Alfred Hitchcock
De février à mai, Olivier Lecomte a consacré à la Vénerie, centre culturel de Watermael-Boitsfort, un cycle de conférences à Alfred Hitchcock. Siham Najmi, notre envoyée spéciale sur le front hitchcockien, était dans la salle et poursuit son reportage. Au programme des trois dernières séances : le suspense et la figure du faux coupable. C’est parti.
Lire la première partie : Alfred Hitchcock, les faces multiples d’un génie
Du suspens avant tout
La quatrième séance du cycle d’Olivier Lecomte entre dans le vif du sujet : il sera question de l’analyse des éléments hitchcockiens qui façonnent la matière suspense , moulée par un processus qui se distingue par le jeu sur la durée et surtout le peu de considération pour la plausibilité.
Hitchcock ne pratique pas le « whodunit » ( Who [has] done it ? Qui l’a fait ?), contrairement à certains auteurs de romans de détection comme Agatha Christie , qui composent leur histoires avec force intrigues et rebondissements, et où la résolution du crime est le plat de résistance, apporté par un détective éminemment intelligent ou tiré d’un chapeau par une logique parfois alambiquée.
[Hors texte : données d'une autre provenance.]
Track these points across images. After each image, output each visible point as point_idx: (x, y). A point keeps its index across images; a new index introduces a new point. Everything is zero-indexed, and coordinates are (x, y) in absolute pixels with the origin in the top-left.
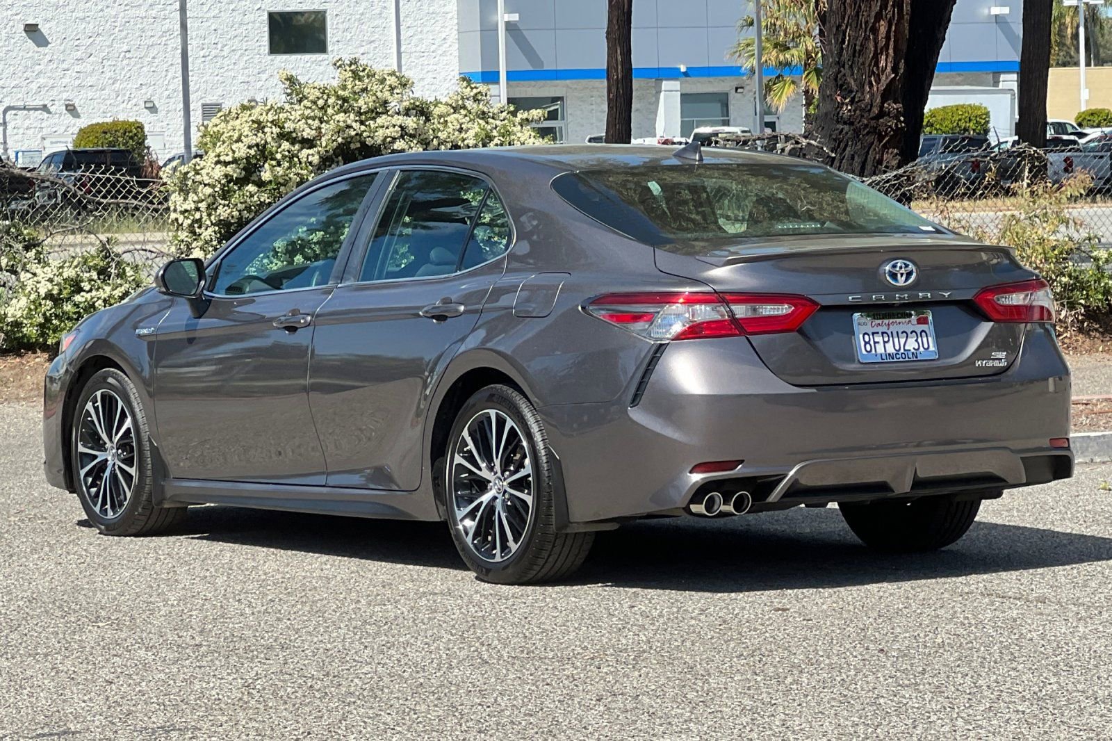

Non, pour Hitchcock, ces élucubrations intellectuelles minent le suspense. Dans le livre d’entretiens avec François Truffaut, le réalisateur explique prendre le contre-pied complet des romans d’Agatha Christie , les réduisant à cette seule parade narrative, avec mauvaise foi, estime Olivier Lecomte.
Fort peu préoccupé par les détails de l’intrigue, Hitchcock désire avant tout faire frémir . C’est la fameuse théorie de la bombe, expliquée maintes fois par le maître du suspense et qui, contrairement au whodunit , ne joue pas sur la surprise mais justement sur la connaissance de tous les éléments qu’a le spectateur (ce qui n’empêchera pas Hitchcock de miser également sur l’effet de surprise, dans les Oiseaux par exemple).
Autrement dit, si Hitchcock doit tourner une scène avec une bombe qui est à cinq minutes d’exploser, plutôt que de simplement saisir le spectateur avec force fumée et étincelles, il préférera jouer sur la tension créée par la connaissance qu’a ledit spectateur de l’explosion imminente et tirer sur la mèche, avec décompte suggéré des minutes si possible.
Pour Hitchcock, la seule ficelle est de communiquer au spectateur les éléments qui lui donnent une vision assez complète de la situation pour participer pleinement au suspense qui installe l’action. Ainsi, dans le Rideau déchiré , dont l’extrait du trajet des bus Leibniz-Berlin sera passé en séance, le suspense provient d’un danger clairement identifié : le deuxième bus, l’officiel, dont le bus de résistants n’est séparé que par dix minutes au début, et qui rattrape peu à peu le premier. Le spectateur est tout de suite mis au parfum des risques encourus par le bus de résistants qui emprunte le même chemin que le bus officiel effectuant la navette Leibniz-Berlin, mais passe dix minutes avant lui. Tout l’enjeu est donc de ne pas se faire rattraper par lui, pour que le pot aux roses ne soit pas découvert. Une série d’obstacles, tant externes qu’internes au bus, vont ralentir le véhicule de nos deux espions placés sous pression permanente. Et Hitchcock de jouer sur l’écart qui se réduit entre les deux véhicules jusqu’au dénouement de la scène qui aura laissé plus d’un spectateur essoufflé.